During teaching, the nurse should advise the family of a child newly-diagnosed with Graves' disease to: A. Encourage outdoor activities B. Limit bathing to prevent skin irritation C. Promote interaction with one friend instead of a group D. Set the thermostat higher than normal for comfort

C. Promote interaction with one friend instead of a group Children with Graves' disease (an autoimmune conditions that causes hyperthyriodism) tend to be more emotionally labile, and may have difficulty managing group dynamics. Sweating and feeling too warm are common complaints; showering should be encouraged. Bright light, such as sunshine, may be irritating because of disease-related ophthalmopathy.

A patient with a history is diabetes is exhibiting sweating and slurred speech. What do you suspect is the cause? A. hyponaterima B. hypernaterima C.hyperglycemia D. hypoglycemia

D These are the classic symptoms of hypoglycemia.

A 15 year old, who is type 1 diabetic, reports that she almost "passes out" during gym class. What information would you assess from the teenager?* A. None of the options are correct. B. What type of form she needs to have filled out so she can be excused from gym class. C. How she takes her blood glucose after exercise. D. Her eating habits prior to gym class.
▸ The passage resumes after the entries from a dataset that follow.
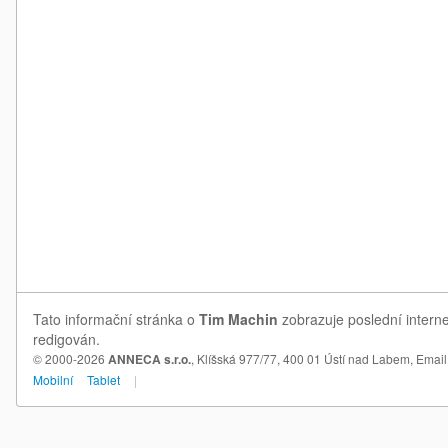
Tato informační stránka o
Tim Machin
zobrazuje poslední interne
redigován.
© 2000-2026
ANNECA s.r.o.
, Klíšská 977/77, 400 01 Ústí nad Labem,
Email
Mobilní
Tablet
|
D. It is very important to ask the teen when and what she eats before gym. Type 1 diabetics are encouraged to eat before physical activity to decrease the chances of hypoglycemia (which is what this teen is experiencing). She should take her blood glucose BEFORE exercise not AFTER. There is no need for her to be excused from gym class because exercise is essential for diabetics.

An adolescent with Addison's disease may need an increased dosage of glucocorticoids to which of the following situations? A. completing spring semester of school B. Gaining 7 pounds C. Death of a family member D. Undergoing a root canal

D. Undergoing a root canal Physical stress, such as infection, surgery, dental work and pregnancy, can lead to adrenal crisis in those with Addison's disease. Psychological stress has less effect than physical stress. Adrenal insufficiency leads to weight loss.